At the door of her apartment building, she froze, eyes wide. Violet had just turned the page and there it was – a full color drawing of the purple leaf, down to the four sharp points. After the initial shock of finding it, Violet stepped inside and began reading as she waited for the elevator, not the slightest clue who she'd just been within arm's reach of as he watched her expression of concentration.

The scientific name, as most scientific names are, was quite difficult to read, but the book insisted that it was commonly called Devil's Prayer. Engrossed, she learned it only grew in sand, had a strong smell of salt, and that eating the purple leaves would render a person in a near-death state, with such shallow breathing that one could be declared dead. The heart rate would become nearly undetectable and the person could remain in that state for several days.

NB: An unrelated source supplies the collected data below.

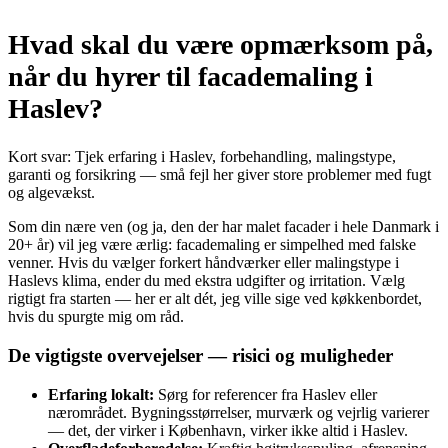
Hvad skal du være opmærksom på,
når du hyrer til facademaling i
Haslev?
Kort svar: Tjek erfaring i Haslev, forbehandling, malingstype,
garanti og forsikring — små fejl her giver store problemer med fugt
og algevækst.
Som din nære ven (og ja, den der har malet facader i hele Danmark i
20+ år) vil jeg være ærlig: facademaling er simpelhed med falske
venner. Hvis du vælger forkert håndværker eller malingstype i
Haslevs klima, ender du med ekstra udgifter og irritation. Vælg
rigtigt fra starten — her er alt dét, jeg ville sige ved køkkenbordet,
hvis du spurgte mig om råd.
De vigtigste overvejelser — risici og muligheder
Erfaring lokalt:
Sørg for referencer fra Haslev eller
nærområdet. Bygningsstørrelser, murværk og vejrlig varierer
— det, der virker i København, virker ikke altid i Haslev.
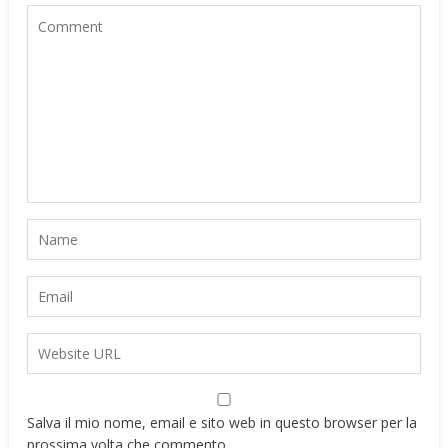
Salva il mio nome, email e sito web in questo browser per la
prossima volta che commento.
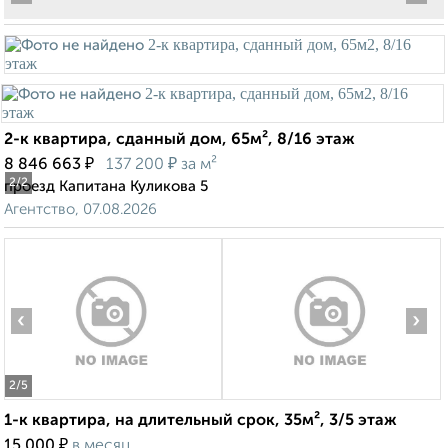
2-к квартира, сданный дом, 65м², 8/16 этаж
₽
₽
8 846 663
137 200
за м²
2
/2
проезд Капитана Куликова 5
Агентство, 07.08.2026
‹
›
2
/5
1-к квартира, на длительный срок, 35м², 3/5 этаж
₽
15 000
в месяц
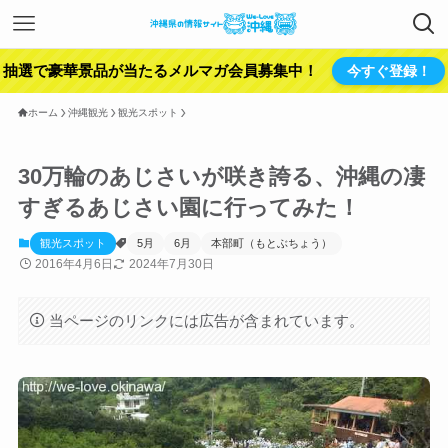
抽選で豪華景品が当たるメルマガ会員募集中！
今すぐ登録！
ホーム
沖縄観光
観光スポット
30万輪のあじさいが咲き誇る、沖縄の凄
すぎるあじさい園に行ってみた！
観光スポット
5月
6月
本部町（もとぶちょう）
2016年4月6日
2024年7月30日
当ページのリンクには広告が含まれています。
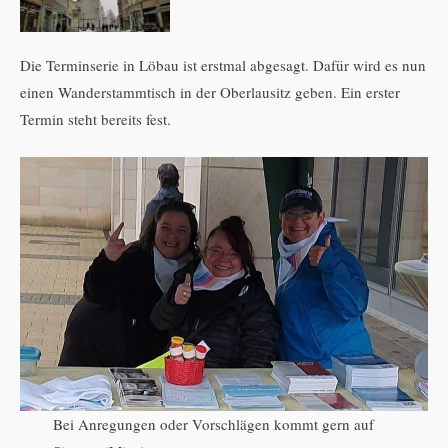
Die Terminserie in Löbau ist erstmal abgesagt. Dafür wird es nun
einen Wanderstammtisch in der Oberlausitz geben. Ein erster
Termin steht bereits fest.
Bei Anregungen oder Vorschlägen kommt gern auf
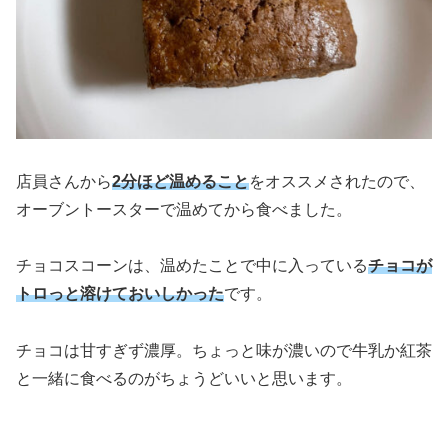
店員さんから
2分ほど温めること
をオススメされたので、
オーブントースターで温めてから食べました。
チョコスコーンは、温めたことで中に入っている
チョコが
トロっと溶けておいしかった
です。
チョコは甘すぎず濃厚。ちょっと味が濃いので牛乳か紅茶
と一緒に食べるのがちょうどいいと思います。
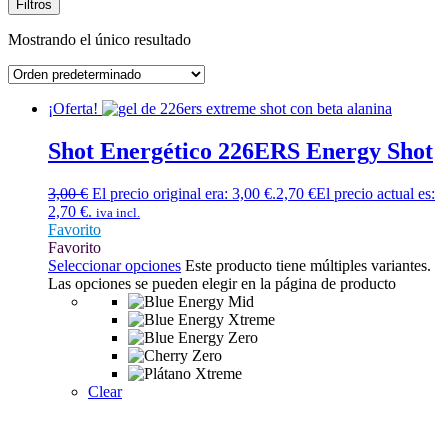
Filtros
Mostrando el único resultado
¡Oferta!
Shot Energético 226ERS Energy Shot
3,00
€
El precio original era: 3,00 €.
2,70
€
El precio actual es:
2,70 €.
iva incl.
Favorito
Favorito
Seleccionar opciones
Este producto tiene múltiples variantes.
Las opciones se pueden elegir en la página de producto
Clear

Violet didn't understand the relevance. Not until about thirty seconds later, when she was on the elevator, awaiting the doors to close. For some odd reason, the doors weren't closing on their own and so she reached to push the button which forces them shut.

None of that made the plant any more relevant, of course. It was that as they were closing, Violet happened to look up and through the elevator doors, which faced the glass entrance doors to the apartment building. A man happened to be passing those glass doors and met her glance with a smirk and two shiny eyes that she knew very well. Then the elevator doors were shut and she was rising toward the fourth floor, just as the panic was rising in her.